Unlike the former Reedy Creek Improvement District, which was originally created by the Florida Legislature and directly managed by Walt Disney World with broader governmental powers, the CDD was established by the county with a narrower scope focused on infrastructure and utilities.

The district was created to finance, construct, operate, and maintain public infrastructure improvements within the area through assessments and tax-exempt bonds. District officials and Universal Orlando representatives have stated that the CDD could support transit-related infrastructure associated with the proposed Sunshine Corridor, including potential SunRail connectivity between Orlando International Airport and the Orange County Convention Center, as well as station maintenance.
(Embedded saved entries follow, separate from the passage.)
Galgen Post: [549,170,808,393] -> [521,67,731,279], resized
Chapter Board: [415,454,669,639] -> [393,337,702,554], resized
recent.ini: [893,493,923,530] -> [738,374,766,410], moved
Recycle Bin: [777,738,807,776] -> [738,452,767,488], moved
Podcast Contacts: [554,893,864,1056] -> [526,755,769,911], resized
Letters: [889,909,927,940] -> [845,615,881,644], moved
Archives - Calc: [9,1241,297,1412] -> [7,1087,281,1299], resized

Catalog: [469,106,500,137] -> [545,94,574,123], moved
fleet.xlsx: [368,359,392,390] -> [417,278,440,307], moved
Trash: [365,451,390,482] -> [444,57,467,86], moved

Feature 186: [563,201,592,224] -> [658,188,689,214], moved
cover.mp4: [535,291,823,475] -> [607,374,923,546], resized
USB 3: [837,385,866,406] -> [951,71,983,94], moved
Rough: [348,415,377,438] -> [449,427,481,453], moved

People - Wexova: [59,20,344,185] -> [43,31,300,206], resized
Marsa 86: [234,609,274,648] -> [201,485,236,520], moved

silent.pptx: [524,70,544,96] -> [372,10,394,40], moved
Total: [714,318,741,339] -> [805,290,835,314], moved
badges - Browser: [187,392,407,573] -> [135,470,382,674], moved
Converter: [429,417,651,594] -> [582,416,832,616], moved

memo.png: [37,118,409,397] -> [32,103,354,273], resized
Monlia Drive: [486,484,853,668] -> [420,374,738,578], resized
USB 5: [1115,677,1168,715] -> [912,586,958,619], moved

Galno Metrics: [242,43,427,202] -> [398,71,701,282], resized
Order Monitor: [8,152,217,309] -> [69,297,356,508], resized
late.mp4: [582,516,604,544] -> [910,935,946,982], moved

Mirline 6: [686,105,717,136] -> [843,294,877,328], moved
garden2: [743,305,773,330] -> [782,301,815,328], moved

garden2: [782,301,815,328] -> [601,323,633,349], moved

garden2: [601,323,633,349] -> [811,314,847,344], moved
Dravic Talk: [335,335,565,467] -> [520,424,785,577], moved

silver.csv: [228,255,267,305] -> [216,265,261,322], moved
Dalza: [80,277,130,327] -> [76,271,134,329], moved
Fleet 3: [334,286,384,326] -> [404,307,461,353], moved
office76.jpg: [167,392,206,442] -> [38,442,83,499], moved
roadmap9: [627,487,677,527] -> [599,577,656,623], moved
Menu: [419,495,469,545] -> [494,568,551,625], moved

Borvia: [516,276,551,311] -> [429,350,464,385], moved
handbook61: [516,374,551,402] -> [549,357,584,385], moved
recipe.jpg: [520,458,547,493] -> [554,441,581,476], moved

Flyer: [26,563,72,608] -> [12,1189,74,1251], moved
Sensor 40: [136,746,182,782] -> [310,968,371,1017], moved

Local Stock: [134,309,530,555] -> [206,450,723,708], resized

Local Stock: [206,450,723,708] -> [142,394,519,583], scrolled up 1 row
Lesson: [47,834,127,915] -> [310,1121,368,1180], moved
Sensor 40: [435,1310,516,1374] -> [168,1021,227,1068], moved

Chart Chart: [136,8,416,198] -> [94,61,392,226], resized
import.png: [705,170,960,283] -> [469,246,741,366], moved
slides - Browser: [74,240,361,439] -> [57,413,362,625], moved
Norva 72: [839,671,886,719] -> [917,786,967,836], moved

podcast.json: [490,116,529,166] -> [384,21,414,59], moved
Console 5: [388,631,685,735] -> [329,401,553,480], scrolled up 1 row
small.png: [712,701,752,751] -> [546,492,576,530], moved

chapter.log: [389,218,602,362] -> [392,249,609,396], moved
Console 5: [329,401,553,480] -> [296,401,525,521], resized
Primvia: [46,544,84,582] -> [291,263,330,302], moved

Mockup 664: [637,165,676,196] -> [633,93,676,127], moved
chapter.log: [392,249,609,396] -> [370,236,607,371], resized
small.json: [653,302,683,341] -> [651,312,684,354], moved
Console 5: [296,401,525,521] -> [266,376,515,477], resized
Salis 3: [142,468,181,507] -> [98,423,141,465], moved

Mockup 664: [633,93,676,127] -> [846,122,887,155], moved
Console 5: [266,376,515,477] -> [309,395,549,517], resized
Planned improvements have included drainage systems, water reclamation infrastructure, and roadway improvements. The district was projected to fund approximately $174 million in infrastructure improvements through 2029.

In 2025, the district began exploring proposals for a transportation system linking Epic Universe with other Universal Orlando properties along International Drive and near Interstate 4. In February 2026, the district voted to begin contract negotiations with The Boring Company regarding a proposed underground transit system modeled after the Vegas Loop.